[WRITTEN TASK]: Transcribe every line of the data below without changing any of it.

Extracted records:
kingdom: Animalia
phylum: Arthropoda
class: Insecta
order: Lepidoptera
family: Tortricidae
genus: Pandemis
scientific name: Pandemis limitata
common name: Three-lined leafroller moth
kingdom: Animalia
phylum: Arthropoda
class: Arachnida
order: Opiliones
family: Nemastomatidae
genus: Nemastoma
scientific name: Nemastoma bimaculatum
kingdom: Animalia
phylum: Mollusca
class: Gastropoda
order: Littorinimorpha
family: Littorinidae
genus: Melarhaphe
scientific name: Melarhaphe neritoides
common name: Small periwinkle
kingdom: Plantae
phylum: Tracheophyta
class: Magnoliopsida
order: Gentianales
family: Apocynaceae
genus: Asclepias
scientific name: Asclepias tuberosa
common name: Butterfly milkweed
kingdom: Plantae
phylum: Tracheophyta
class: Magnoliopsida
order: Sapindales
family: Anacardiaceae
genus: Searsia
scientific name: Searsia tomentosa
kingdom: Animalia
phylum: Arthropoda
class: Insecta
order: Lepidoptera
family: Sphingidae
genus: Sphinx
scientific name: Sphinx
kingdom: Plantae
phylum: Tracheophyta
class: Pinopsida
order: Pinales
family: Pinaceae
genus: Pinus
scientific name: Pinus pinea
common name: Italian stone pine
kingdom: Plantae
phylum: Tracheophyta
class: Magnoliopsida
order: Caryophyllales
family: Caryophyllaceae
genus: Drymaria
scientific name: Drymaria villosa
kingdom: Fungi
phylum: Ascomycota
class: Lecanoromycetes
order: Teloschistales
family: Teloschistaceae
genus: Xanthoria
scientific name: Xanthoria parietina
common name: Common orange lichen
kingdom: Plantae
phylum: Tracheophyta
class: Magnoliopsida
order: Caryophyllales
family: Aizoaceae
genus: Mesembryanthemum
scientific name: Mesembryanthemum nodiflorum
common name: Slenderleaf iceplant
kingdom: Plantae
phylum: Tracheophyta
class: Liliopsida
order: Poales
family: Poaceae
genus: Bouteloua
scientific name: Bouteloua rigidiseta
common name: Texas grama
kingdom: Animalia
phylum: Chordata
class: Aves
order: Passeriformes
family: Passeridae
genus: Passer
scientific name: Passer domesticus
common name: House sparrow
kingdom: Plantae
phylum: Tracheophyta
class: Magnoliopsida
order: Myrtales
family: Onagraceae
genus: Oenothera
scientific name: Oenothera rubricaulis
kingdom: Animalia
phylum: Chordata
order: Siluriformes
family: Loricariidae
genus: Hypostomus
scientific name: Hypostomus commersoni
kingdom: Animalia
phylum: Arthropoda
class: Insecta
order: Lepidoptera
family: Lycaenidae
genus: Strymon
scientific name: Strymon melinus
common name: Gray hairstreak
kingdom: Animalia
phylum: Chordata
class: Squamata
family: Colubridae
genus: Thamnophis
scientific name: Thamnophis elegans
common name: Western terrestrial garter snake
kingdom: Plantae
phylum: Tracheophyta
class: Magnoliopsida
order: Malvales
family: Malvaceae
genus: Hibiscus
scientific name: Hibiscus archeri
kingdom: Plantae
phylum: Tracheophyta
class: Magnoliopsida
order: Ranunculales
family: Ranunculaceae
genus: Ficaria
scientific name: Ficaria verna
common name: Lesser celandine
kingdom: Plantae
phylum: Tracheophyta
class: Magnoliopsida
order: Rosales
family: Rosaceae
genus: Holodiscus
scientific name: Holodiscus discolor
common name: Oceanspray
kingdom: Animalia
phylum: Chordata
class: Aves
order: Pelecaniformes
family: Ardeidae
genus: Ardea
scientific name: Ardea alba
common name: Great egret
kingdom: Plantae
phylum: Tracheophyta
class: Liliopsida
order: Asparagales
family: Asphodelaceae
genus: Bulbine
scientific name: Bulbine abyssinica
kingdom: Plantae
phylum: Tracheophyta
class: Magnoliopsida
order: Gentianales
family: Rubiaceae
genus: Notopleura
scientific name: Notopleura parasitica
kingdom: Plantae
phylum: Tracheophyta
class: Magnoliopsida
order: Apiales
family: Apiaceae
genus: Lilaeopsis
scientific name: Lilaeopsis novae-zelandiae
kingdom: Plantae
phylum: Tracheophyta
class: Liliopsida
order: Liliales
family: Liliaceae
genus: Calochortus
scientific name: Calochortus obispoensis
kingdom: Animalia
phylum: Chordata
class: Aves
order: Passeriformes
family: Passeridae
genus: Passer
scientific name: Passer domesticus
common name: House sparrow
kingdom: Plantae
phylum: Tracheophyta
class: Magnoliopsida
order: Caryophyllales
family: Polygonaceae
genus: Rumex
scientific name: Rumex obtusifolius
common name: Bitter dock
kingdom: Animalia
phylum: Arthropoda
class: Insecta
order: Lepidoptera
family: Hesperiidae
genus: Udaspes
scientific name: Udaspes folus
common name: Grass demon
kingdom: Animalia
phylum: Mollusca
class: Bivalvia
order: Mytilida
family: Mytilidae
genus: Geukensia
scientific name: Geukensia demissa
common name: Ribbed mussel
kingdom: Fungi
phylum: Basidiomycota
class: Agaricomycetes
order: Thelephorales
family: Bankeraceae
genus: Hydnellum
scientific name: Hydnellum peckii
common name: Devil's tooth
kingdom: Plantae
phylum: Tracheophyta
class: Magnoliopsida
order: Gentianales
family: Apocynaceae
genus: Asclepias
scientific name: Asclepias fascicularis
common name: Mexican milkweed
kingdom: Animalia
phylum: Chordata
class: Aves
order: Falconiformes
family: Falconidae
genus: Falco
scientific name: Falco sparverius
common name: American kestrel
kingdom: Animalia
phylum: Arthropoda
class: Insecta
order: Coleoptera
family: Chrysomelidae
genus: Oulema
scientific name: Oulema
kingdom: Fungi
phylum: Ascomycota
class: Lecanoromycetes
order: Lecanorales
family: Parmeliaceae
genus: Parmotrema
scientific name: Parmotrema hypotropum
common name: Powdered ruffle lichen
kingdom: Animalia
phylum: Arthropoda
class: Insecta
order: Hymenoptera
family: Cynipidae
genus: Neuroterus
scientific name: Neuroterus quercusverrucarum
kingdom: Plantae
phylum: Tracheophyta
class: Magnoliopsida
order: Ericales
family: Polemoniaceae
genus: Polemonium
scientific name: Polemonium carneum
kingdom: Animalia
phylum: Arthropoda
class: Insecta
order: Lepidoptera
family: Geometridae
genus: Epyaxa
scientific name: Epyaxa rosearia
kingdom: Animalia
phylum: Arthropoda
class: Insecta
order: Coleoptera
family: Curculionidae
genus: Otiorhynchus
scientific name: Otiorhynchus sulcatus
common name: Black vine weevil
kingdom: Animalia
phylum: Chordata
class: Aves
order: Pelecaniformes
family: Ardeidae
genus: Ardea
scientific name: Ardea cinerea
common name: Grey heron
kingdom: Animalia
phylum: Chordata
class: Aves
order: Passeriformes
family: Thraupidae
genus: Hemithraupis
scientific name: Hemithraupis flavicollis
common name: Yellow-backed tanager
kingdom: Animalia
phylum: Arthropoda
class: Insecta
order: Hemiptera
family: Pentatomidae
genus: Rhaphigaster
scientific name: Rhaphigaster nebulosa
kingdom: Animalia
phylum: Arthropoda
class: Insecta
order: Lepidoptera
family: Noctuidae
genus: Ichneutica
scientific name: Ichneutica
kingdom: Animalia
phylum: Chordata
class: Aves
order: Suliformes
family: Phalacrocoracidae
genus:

[RESPONSE BELOW]:
kingdom: Animalia
phylum: Arthropoda
class: Insecta
order: Lepidoptera
family: Tortricidae
genus: Pandemis
scientific name: Pandemis limitata
common name: Three-lined leafroller moth
kingdom: Animalia
phylum: Arthropoda
class: Arachnida
order: Opiliones
family: Nemastomatidae
genus: Nemastoma
scientific name: Nemastoma bimaculatum
kingdom: Animalia
phylum: Mollusca
class: Gastropoda
order: Littorinimorpha
family: Littorinidae
genus: Melarhaphe
scientific name: Melarhaphe neritoides
common name: Small periwinkle
kingdom: Plantae
phylum: Tracheophyta
class: Magnoliopsida
order: Gentianales
family: Apocynaceae
genus: Asclepias
scientific name: Asclepias tuberosa
common name: Butterfly milkweed
kingdom: Plantae
phylum: Tracheophyta
class: Magnoliopsida
order: Sapindales
family: Anacardiaceae
genus: Searsia
scientific name: Searsia tomentosa
kingdom: Animalia
phylum: Arthropoda
class: Insecta
order: Lepidoptera
family: Sphingidae
genus: Sphinx
scientific name: Sphinx
kingdom: Plantae
phylum: Tracheophyta
class: Pinopsida
order: Pinales
family: Pinaceae
genus: Pinus
scientific name: Pinus pinea
common name: Italian stone pine
kingdom: Plantae
phylum: Tracheophyta
class: Magnoliopsida
order: Caryophyllales
family: Caryophyllaceae
genus: Drymaria
scientific name: Drymaria villosa
kingdom: Fungi
phylum: Ascomycota
class: Lecanoromycetes
order: Teloschistales
family: Teloschistaceae
genus: Xanthoria
scientific name: Xanthoria parietina
common name: Common orange lichen
kingdom: Plantae
phylum: Tracheophyta
class: Magnoliopsida
order: Caryophyllales
family: Aizoaceae
genus: Mesembryanthemum
scientific name: Mesembryanthemum nodiflorum
common name: Slenderleaf iceplant
kingdom: Plantae
phylum: Tracheophyta
class: Liliopsida
order: Poales
family: Poaceae
genus: Bouteloua
scientific name: Bouteloua rigidiseta
common name: Texas grama
kingdom: Animalia
phylum: Chordata
class: Aves
order: Passeriformes
family: Passeridae
genus: Passer
scientific name: Passer domesticus
common name: House sparrow
kingdom: Plantae
phylum: Tracheophyta
class: Magnoliopsida
order: Myrtales
family: Onagraceae
genus: Oenothera
scientific name: Oenothera rubricaulis
kingdom: Animalia
phylum: Chordata
order: Siluriformes
family: Loricariidae
genus: Hypostomus
scientific name: Hypostomus commersoni
kingdom: Animalia
phylum: Arthropoda
class: Insecta
order: Lepidoptera
family: Lycaenidae
genus: Strymon
scientific name: Strymon melinus
common name: Gray hairstreak
kingdom: Animalia
phylum: Chordata
class: Squamata
family: Colubridae
genus: Thamnophis
scientific name: Thamnophis elegans
common name: Western terrestrial garter snake
kingdom: Plantae
phylum: Tracheophyta
class: Magnoliopsida
order: Malvales
family: Malvaceae
genus: Hibiscus
scientific name: Hibiscus archeri
kingdom: Plantae
phylum: Tracheophyta
class: Magnoliopsida
order: Ranunculales
family: Ranunculaceae
genus: Ficaria
scientific name: Ficaria verna
common name: Lesser celandine
kingdom: Plantae
phylum: Tracheophyta
class: Magnoliopsida
order: Rosales
family: Rosaceae
genus: Holodiscus
scientific name: Holodiscus discolor
common name: Oceanspray
kingdom: Animalia
phylum: Chordata
class: Aves
order: Pelecaniformes
family: Ardeidae
genus: Ardea
scientific name: Ardea alba
common name: Great egret
kingdom: Plantae
phylum: Tracheophyta
class: Liliopsida
order: Asparagales
family: Asphodelaceae
genus: Bulbine
scientific name: Bulbine abyssinica
kingdom: Plantae
phylum: Tracheophyta
class: Magnoliopsida
order: Gentianales
family: Rubiaceae
genus: Notopleura
scientific name: Notopleura parasitica
kingdom: Plantae
phylum: Tracheophyta
class: Magnoliopsida
order: Apiales
family: Apiaceae
genus: Lilaeopsis
scientific name: Lilaeopsis novae-zelandiae
kingdom: Plantae
phylum: Tracheophyta
class: Liliopsida
order: Liliales
family: Liliaceae
genus: Calochortus
scientific name: Calochortus obispoensis
kingdom: Animalia
phylum: Chordata
class: Aves
order: Passeriformes
family: Passeridae
genus: Passer
scientific name: Passer domesticus
common name: House sparrow
kingdom: Plantae
phylum: Tracheophyta
class: Magnoliopsida
order: Caryophyllales
family: Polygonaceae
genus: Rumex
scientific name: Rumex obtusifolius
common name: Bitter dock
kingdom: Animalia
phylum: Arthropoda
class: Insecta
order: Lepidoptera
family: Hesperiidae
genus: Udaspes
scientific name: Udaspes folus
common name: Grass demon
kingdom: Animalia
phylum: Mollusca
class: Bivalvia
order: Mytilida
family: Mytilidae
genus: Geukensia
scientific name: Geukensia demissa
common name: Ribbed mussel
kingdom: Fungi
phylum: Basidiomycota
class: Agaricomycetes
order: Thelephorales
family: Bankeraceae
genus: Hydnellum
scientific name: Hydnellum peckii
common name: Devil's tooth
kingdom: Plantae
phylum: Tracheophyta
class: Magnoliopsida
order: Gentianales
family: Apocynaceae
genus: Asclepias
scientific name: Asclepias fascicularis
common name: Mexican milkweed
kingdom: Animalia
phylum: Chordata
class: Aves
order: Falconiformes
family: Falconidae
genus: Falco
scientific name: Falco sparverius
common name: American kestrel
kingdom: Animalia
phylum: Arthropoda
class: Insecta
order: Coleoptera
family: Chrysomelidae
genus: Oulema
scientific name: Oulema
kingdom: Fungi
phylum: Ascomycota
class: Lecanoromycetes
order: Lecanorales
family: Parmeliaceae
genus: Parmotrema
scientific name: Parmotrema hypotropum
common name: Powdered ruffle lichen
kingdom: Animalia
phylum: Arthropoda
class: Insecta
order: Hymenoptera
family: Cynipidae
genus: Neuroterus
scientific name: Neuroterus quercusverrucarum
kingdom: Plantae
phylum: Tracheophyta
class: Magnoliopsida
order: Ericales
family: Polemoniaceae
genus: Polemonium
scientific name: Polemonium carneum
kingdom: Animalia
phylum: Arthropoda
class: Insecta
order: Lepidoptera
family: Geometridae
genus: Epyaxa
scientific name: Epyaxa rosearia
kingdom: Animalia
phylum: Arthropoda
class: Insecta
order: Coleoptera
family: Curculionidae
genus: Otiorhynchus
scientific name: Otiorhynchus sulcatus
common name: Black vine weevil
kingdom: Animalia
phylum: Chordata
class: Aves
order: Pelecaniformes
family: Ardeidae
genus: Ardea
scientific name: Ardea cinerea
common name: Grey heron
kingdom: Animalia
phylum: Chordata
class: Aves
order: Passeriformes
family: Thraupidae
genus: Hemithraupis
scientific name: Hemithraupis flavicollis
common name: Yellow-backed tanager
kingdom: Animalia
phylum: Arthropoda
class: Insecta
order: Hemiptera
family: Pentatomidae
genus: Rhaphigaster
scientific name: Rhaphigaster nebulosa
kingdom: Animalia
phylum: Arthropoda
class: Insecta
order: Lepidoptera
family: Noctuidae
genus: Ichneutica
scientific name: Ichneutica
kingdom: Animalia
phylum: Chordata
class: Aves
order: Suliformes
family: Phalacrocoracidae
genus:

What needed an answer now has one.